BEM keine formelle Voraussetzung für wirksame Versetzung

BAG sieht die Durchführung eines betrieblichen Eingliederungsmanagements nicht als formelle Voraussetzung für die Wirksamkeit einer Versetzung an, auch wenn hierfür Gründe im Zusammenhang mit dem Gesundheitszustand des Arbeitnehmers maßgeblich sind. (Aufhebung des Urteils vom LAG Baden-Württemberg vom 22.11.2016)

BEM keine formelle Voraussetzung für wirksame Versetzung
BEM keine formelle Voraussetzung für wirksame Versetzung

26.10.2017 | Arbeitsrecht

Inhalt

Das Unterlassen des betrieblichen Eingliederungsmanagements (BEM) nach § 84 Abs. 2 SGB IX als kooperativer Suchprozess zur Beschäftigungsstabilisierung führt bekanntermaßen für den Arbeitgeber im Rahmen eines Kündigungsrechtsstreit zu Rechtsnachteilen in Form einer verschärften Darlegungs- und Beweislast. Kürzlich hatte das LAG Baden-Württemberg in seinem Urteil vom 22.11.2016, 15 Sa 76/15 entschieden, dass ein unterlassenes BEM auch zur Unwirksamkeit einer Versetzung führt, da dann die Ausübung des hierauf gerichteten Direktionsrechts schon nicht billigem Ermessen entspricht. Das BAG hat mit seiner aktuellen Entscheidung vom 18. Oktober 2017, 10 AZR 47/17, diese Rechtsprechung aufgehoben und festgestellt, dass die Durchführung des BEM keine formelle Voraussetzung für die Wirksamkeit einer Versetzung ist, selbst wenn der Versetzung Gründe im Zusammenhang mit dem Gesundheitszustand des Arbeitnehmers zugrunde liegen.

Sachverhalt

Der Kläger klagte auf Beschäftigung als Maschinenbediener in der Nachtschicht, nachdem ihn sein Arbeitgeber nach längerer Arbeitsunfähigkeit aus gesundheitlichen Gründen in die Wechselschicht umgesetzt hatte. Der Umsetzung war ein Krankenrückkehrgespräch vorausgegangen, das allerdings unstreitig nicht als betriebliches Eingliederungsmanagement ausgestaltet war.

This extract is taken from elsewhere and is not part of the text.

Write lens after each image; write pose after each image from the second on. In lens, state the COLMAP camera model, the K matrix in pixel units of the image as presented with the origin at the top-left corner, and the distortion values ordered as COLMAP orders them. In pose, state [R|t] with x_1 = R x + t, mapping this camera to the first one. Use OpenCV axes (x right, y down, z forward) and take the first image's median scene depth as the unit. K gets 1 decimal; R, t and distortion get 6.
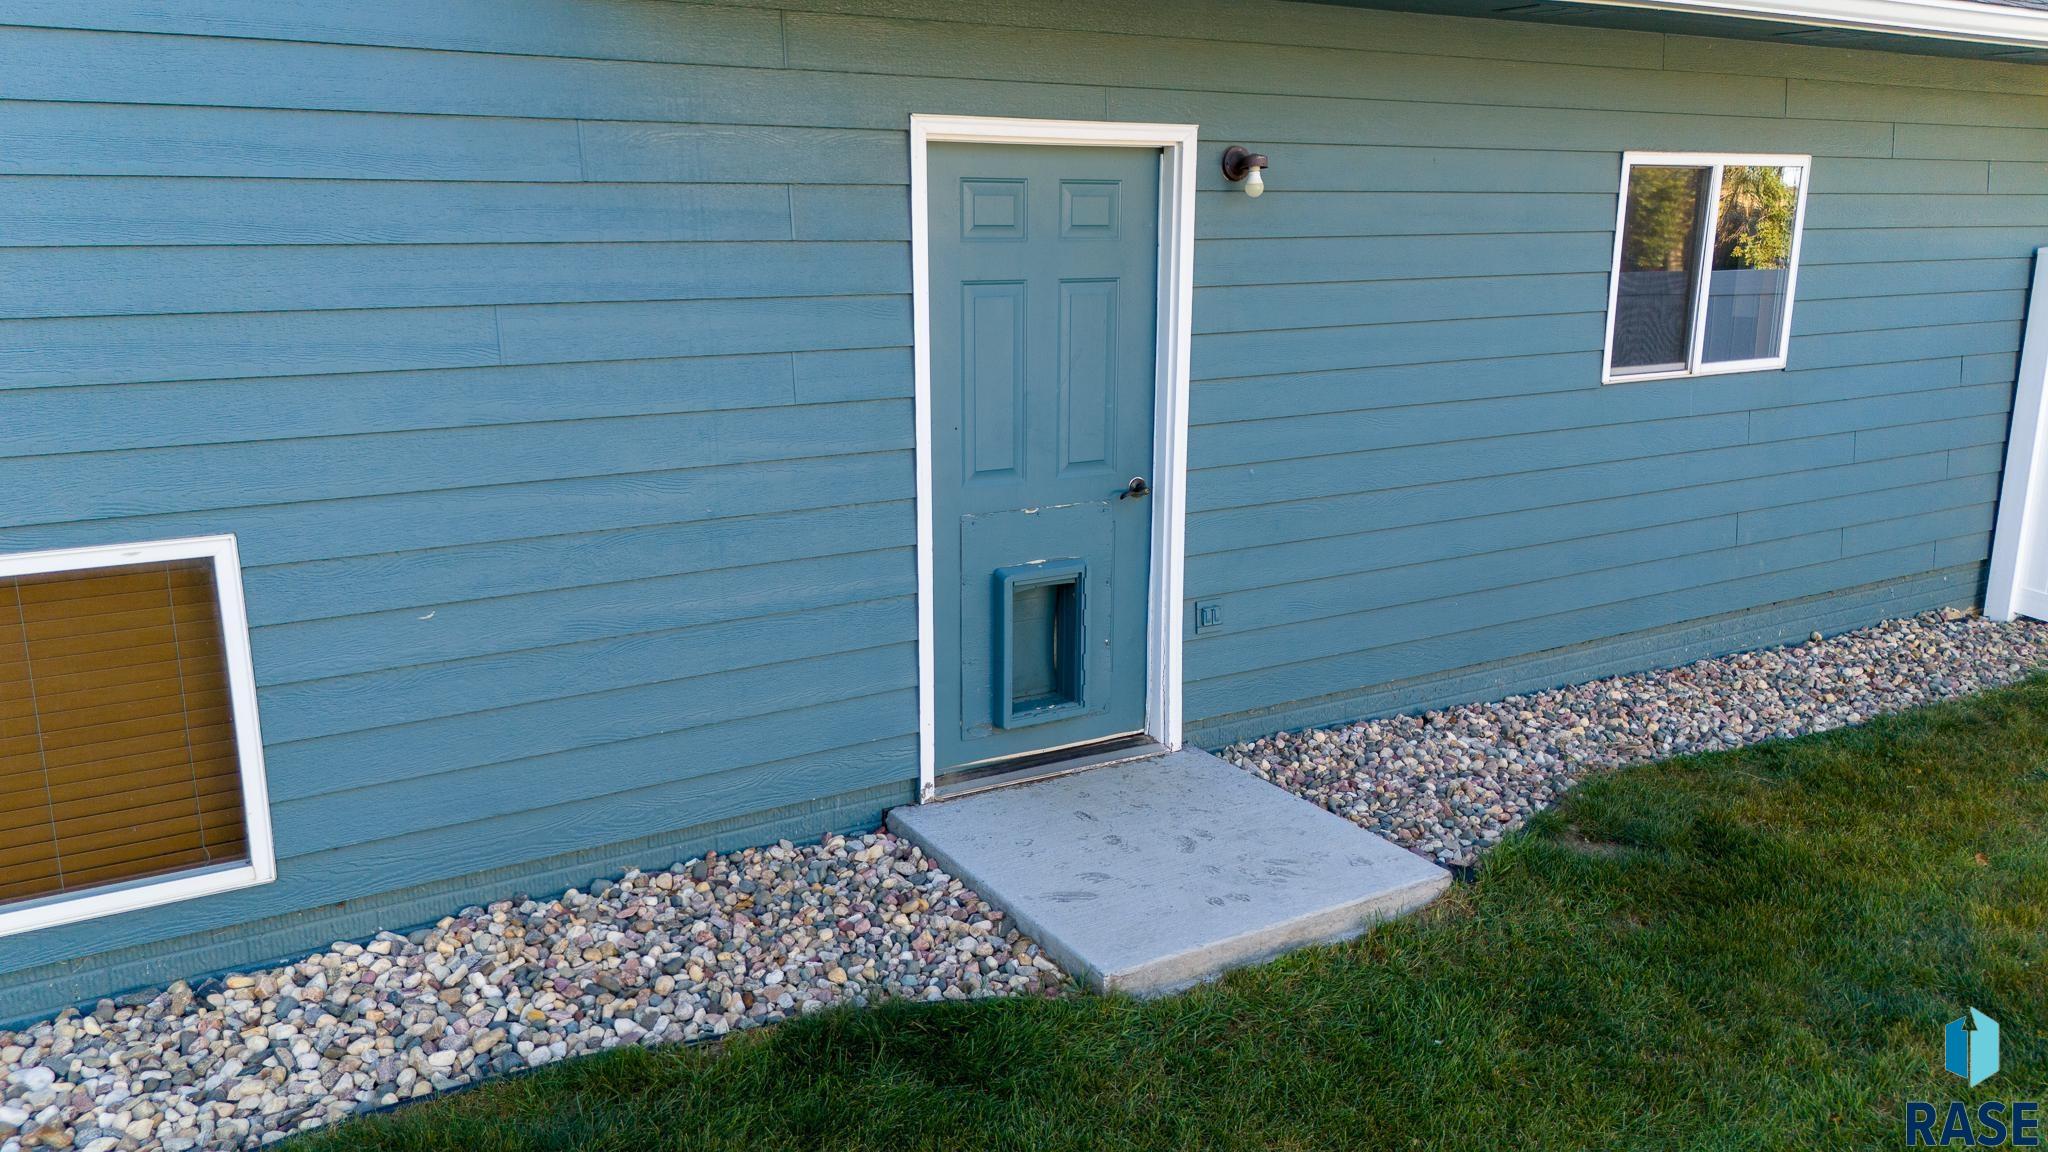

Das Arbeitsgericht Pforzheim hatte die Klage abgewiesen, da die Umsetzung in Wechselschicht arbeitsvertraglich möglich sei und billigem Ermessen entspricht. Das LAG Baden-Württemberg hat der Beschäftigungsklage stattgegeben, da die Beklagte bei Ausübung des Weisungsrechts die Grenzen billigen Ermessens überschritten hat. Die Beklagte konnte sich wegen des unterlassenen BEM, das gesetzlich genau für solche Fälle vorgesehen sei, schon nicht auf ihr betriebliches Interesse, mit der Umsetzung zu klären, ob sich in der Wechselschicht der Gesundheitszustand des Klägers bessert, im Rahmen der umfassend vorzunehmenden Interessensabwägung berufen. Die Versetzung entsprach daher schon deswegen nicht billigem Ermessen.

Das BAG hat diese Entscheidung des LAG aufgehoben, da es die Durchführung des BEM nicht als formelle Wirksamkeitsvoraussetzung für eine Versetzung ansieht, die im Zusammenhang mit dem Gesundheitszustand des Arbeitnehmers erfolgt. Die bloße Nichtdurchführung des BEM lässt die Versetzung nicht unwirksam werden. Maßgeblich ist nach Ansicht des BAG vielmehr, ob die Weisung des Arbeitgebers insgesamt billigem Ermessen im Sinne von § 106 S. 1 GewO entspricht. Dabei sind alle Umstände des Einzelfalls zu berücksichtigen. Wegen Fehlens hinreichender Feststellungen hierzu durch das LAG war dem BAG eine abschließende Entscheidung nicht möglich. Die Sache wurde an das LAG zurückverwiesen.

Praxistipp

Auch wenn das BAG im Hinblick auf ein Unterlassen des BEM bei Versetzung sozusagen „Entwarnung“ gibt und weiterhin auf die umfassende Interessensabwägung im Einzelfall für die Beurteilung der Billigkeit der Ermessensentscheidung abstellt, so ist man als Arbeitgeber dennoch gut beraten, bei Vorliegen der Voraussetzungen des BEM ein solches dem Arbeitnehmer zumindest anzubieten und ggf. auch durchzuführen. Die Durchführung des BEM mag nach neuester BAG Rechtsprechung keine formelle Voraussetzung für die Wirksamkeit der Versetzung sein, - was sie genau genommen nicht einmal bei der personenbedingten Kündigung ist -, gewinnt aber trotzdem zunehmend an Bedeutung.